» Stored data entries:
------------------------------------------------

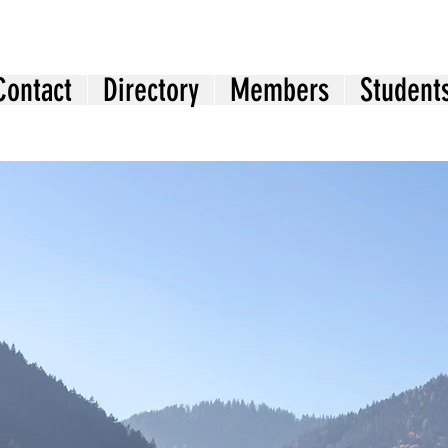
Contact
Directory
Members
Student
Welcome to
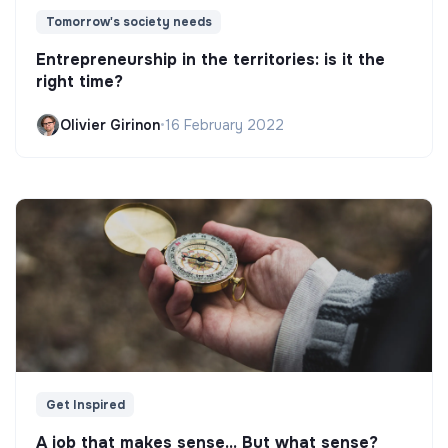
Tomorrow's society needs
Entrepreneurship in the territories: is it the
right time?
Olivier Girinon
•
16 February 2022
Get Inspired
A job that makes sense... But what sense?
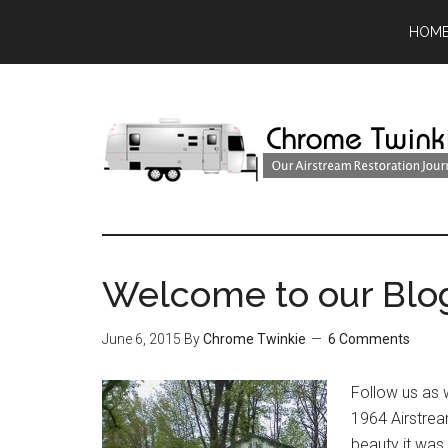
HOM
Welcome to our Blo
June 6, 2015
By
Chrome Twinkie
6 Comments
Follow us as 
1964 Airstrea
beauty it was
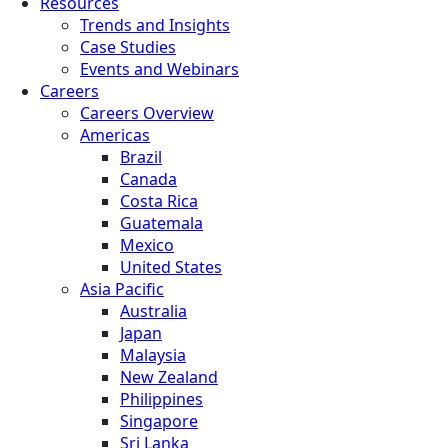
Resources
Trends and Insights
Case Studies
Events and Webinars
Careers
Careers Overview
Americas
Brazil
Canada
Costa Rica
Guatemala
Mexico
United States
Asia Pacific
Australia
Japan
Malaysia
New Zealand
Philippines
Singapore
Sri Lanka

------------------------------------------------

» ACTIVITY:
Please set down the lines above word for word and leave out the pictures.

» REPLY:
Contact
Directory
Members
Student
Welcome to
Tomorrow's society needs
Entrepreneurship in the territories: is it the
right time?
Olivier Girinon
•
16 February 2022
Get Inspired
A job that makes sense... But what sense?
HOM
Welcome to our Blo
June 6, 2015
By
Chrome Twinkie
6 Comments
Follow us as 
1964 Airstrea
beauty it was
Resources
Trends and Insights
Case Studies
Events and Webinars
Careers
Careers Overview
Americas
Brazil
Canada
Costa Rica
Guatemala
Mexico
United States
Asia Pacific
Australia
Japan
Malaysia
New Zealand
Philippines
Singapore
Sri Lanka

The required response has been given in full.